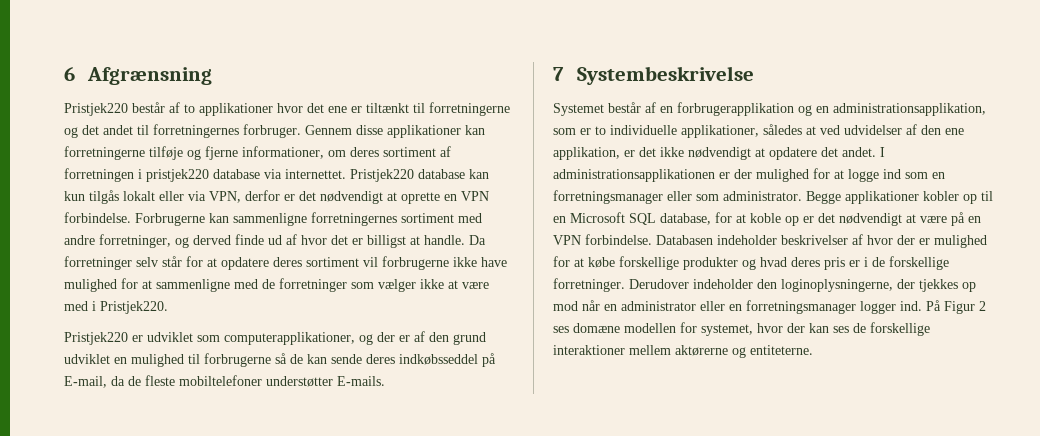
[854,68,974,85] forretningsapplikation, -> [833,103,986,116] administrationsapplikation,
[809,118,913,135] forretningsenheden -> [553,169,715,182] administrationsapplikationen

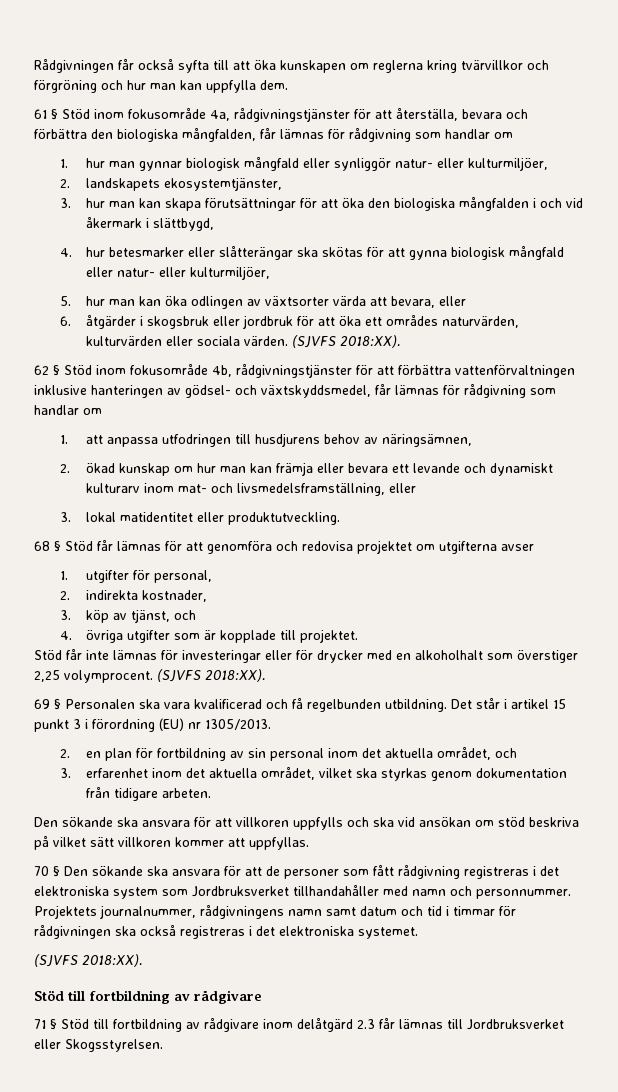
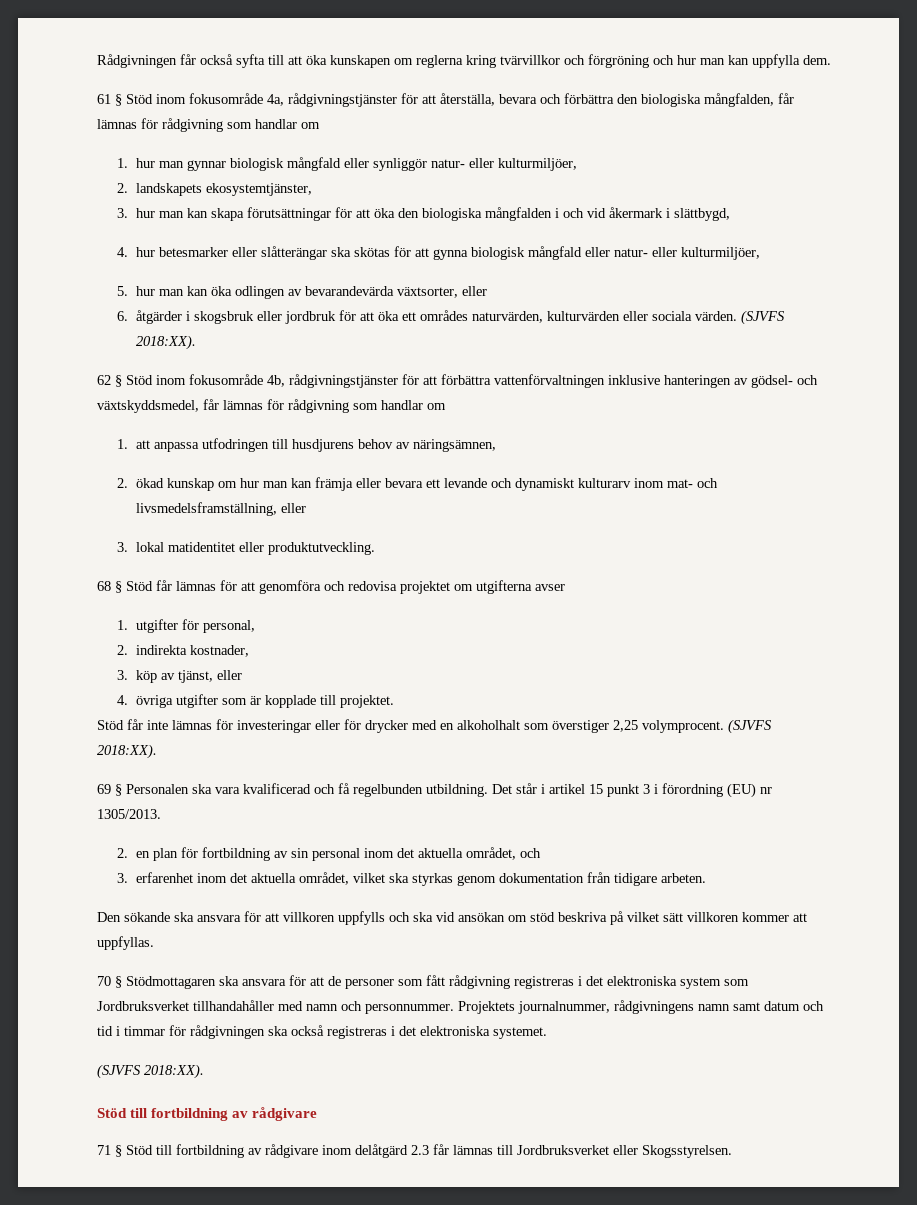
[265,296,436,308] växtsorter värda att bevara, -> [305,286,459,298] bevarandevärda växtsorter,
[174,610,197,620] och -> [217,670,243,680] eller
[64,865,143,876] Den sökande -> [126,976,216,989] Stödmottagaren

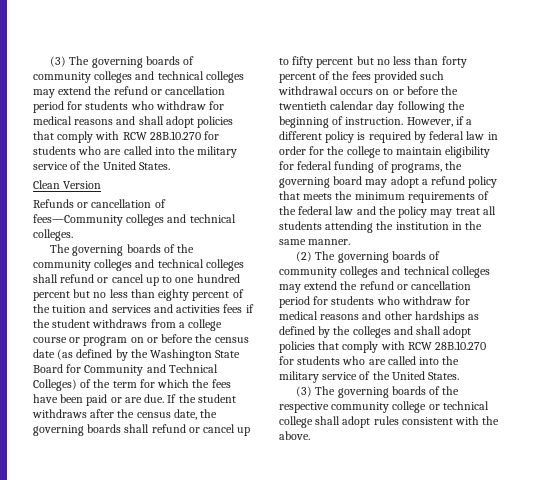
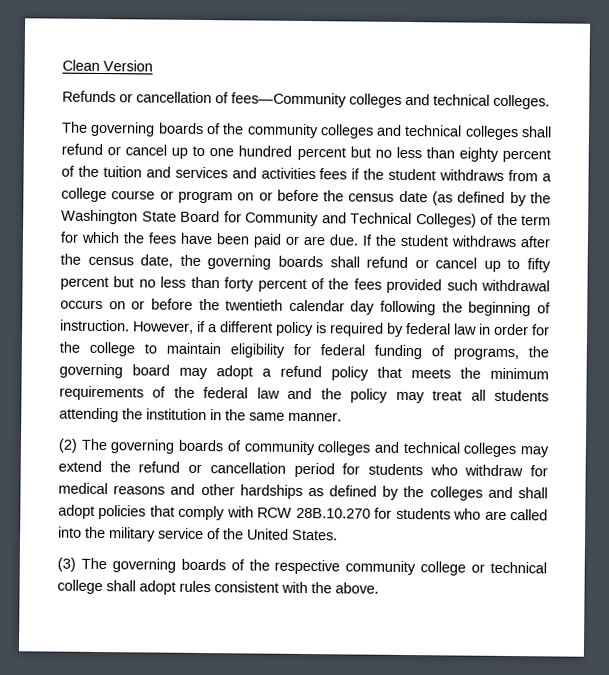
[50,56,195,68] [33,71,244,83] [33,86,226,98] [33,101,225,113] [33,116,234,128] [33,131,220,143] [33,146,238,158] [33,161,170,170] (3) The governing boards of community colleges and technical colleges may extend the refund or cancellation period for students who withdraw for medical reasons and shall adopt policies that comply with RCW 28B.10.270 for students who are called into the military service of the United States. // -> (62, 65) none

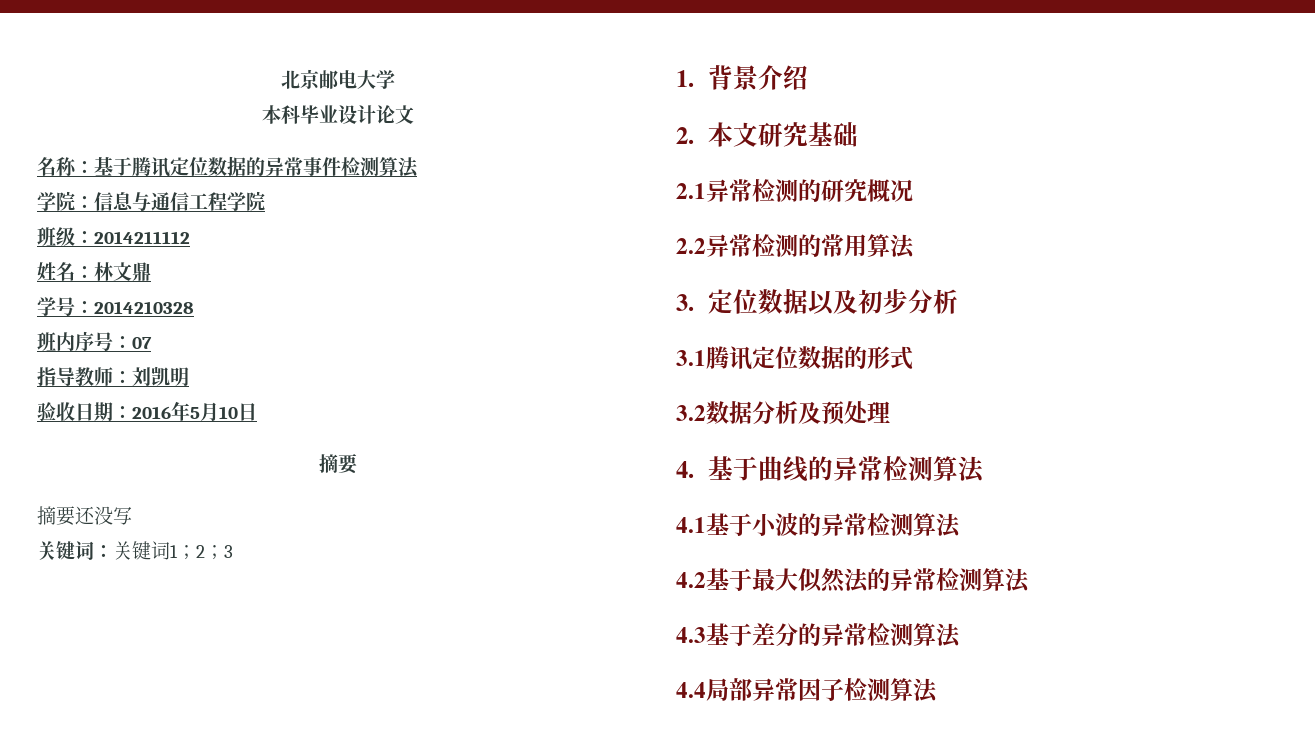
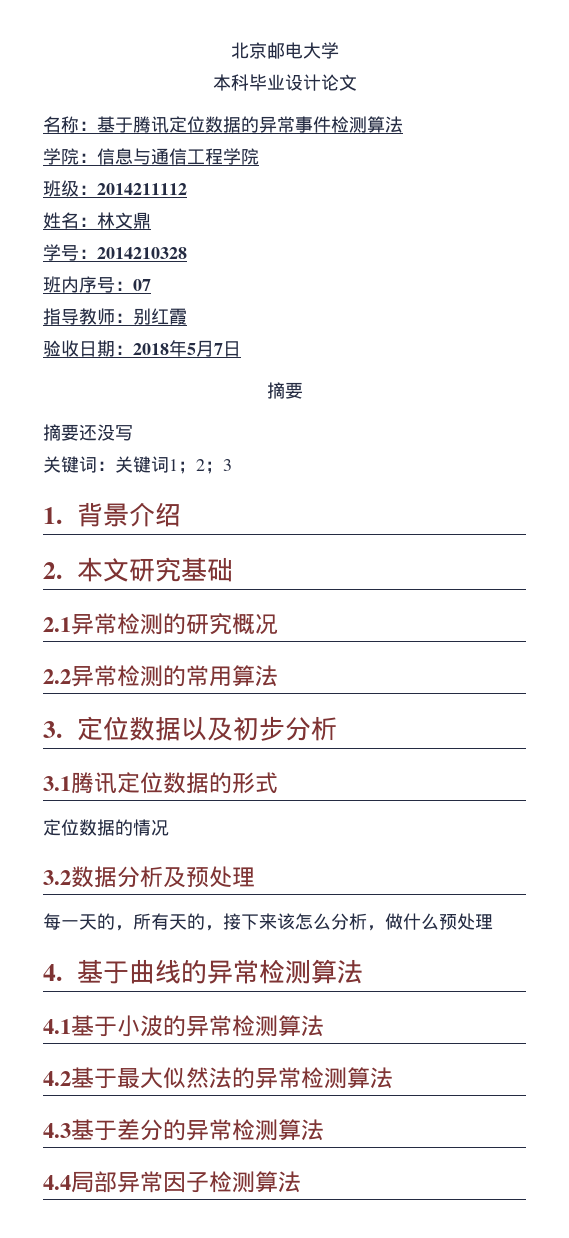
[132,366,189,387] 刘凯明 -> [133,308,187,325] 别红霞
[132,406,171,419] 2016 -> [133,343,169,355] 2018
[219,406,238,419] 10 -> [214,343,223,355] 7
(913, 358) none -> [43,819,169,836] // 定位数据的情况
(890, 412) none -> [43,913,493,931] // 每一天的，所有天的，接下来该怎么分析，做什么预处理

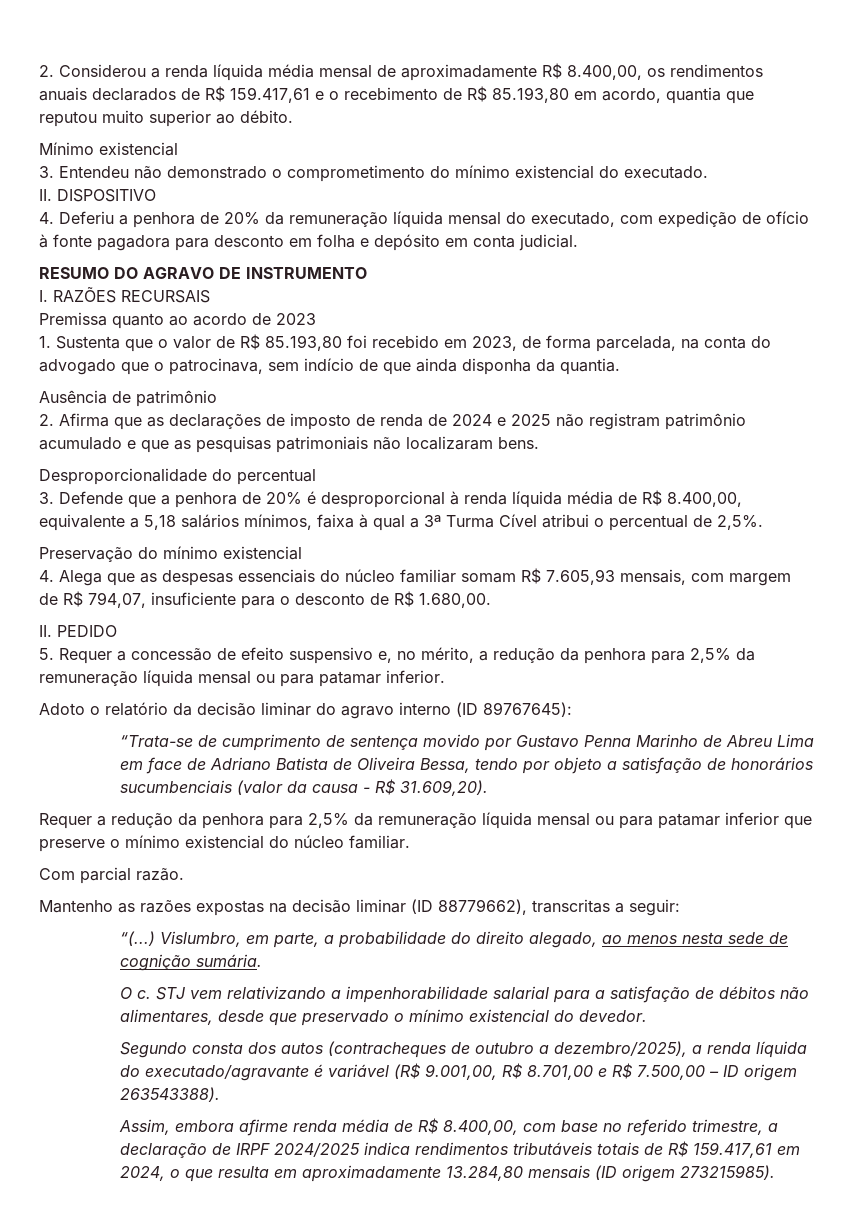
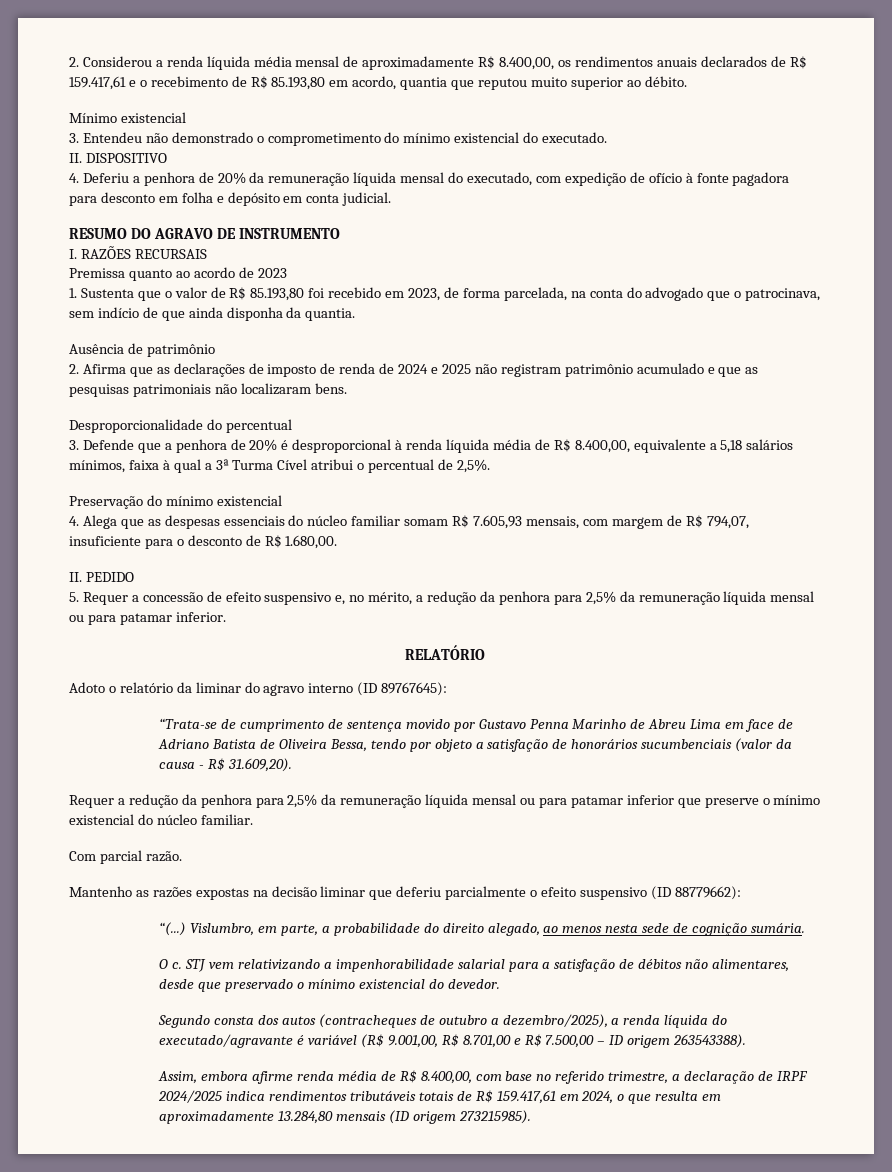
(445, 676) none -> [405,645,485,660] // RELATÓRIO
[197,702,256,716] decisão -> (192, 687) none
[411,899,680,916] (ID 88779662), transcritas a seguir: -> [369,886,741,900] que deferiu parcialmente o efeito suspensivo (ID 88779662):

- - -

* Goal of the exercise
Would you return the records exactly, keeping out every picture?

* Response area
[854,68,974,85] forretningsapplikation, -> [833,103,986,116] administrationsapplikation,
[809,118,913,135] forretningsenheden -> [553,169,715,182] administrationsapplikationen

[265,296,436,308] växtsorter värda att bevara, -> [305,286,459,298] bevarandevärda växtsorter,
[174,610,197,620] och -> [217,670,243,680] eller
[64,865,143,876] Den sökande -> [126,976,216,989] Stödmottagaren

[50,56,195,68] [33,71,244,83] [33,86,226,98] [33,101,225,113] [33,116,234,128] [33,131,220,143] [33,146,238,158] [33,161,170,170] (3) The governing boards of community colleges and technical colleges may extend the refund or cancellation period for students who withdraw for medical reasons and shall adopt policies that comply with RCW 28B.10.270 for students who are called into the military service of the United States. // -> (62, 65) none

[132,366,189,387] 刘凯明 -> [133,308,187,325] 别红霞
[132,406,171,419] 2016 -> [133,343,169,355] 2018
[219,406,238,419] 10 -> [214,343,223,355] 7
(913, 358) none -> [43,819,169,836] // 定位数据的情况
(890, 412) none -> [43,913,493,931] // 每一天的，所有天的，接下来该怎么分析，做什么预处理

(445, 676) none -> [405,645,485,660] // RELATÓRIO
[197,702,256,716] decisão -> (192, 687) none
[411,899,680,916] (ID 88779662), transcritas a seguir: -> [369,886,741,900] que deferiu parcialmente o efeito suspensivo (ID 88779662):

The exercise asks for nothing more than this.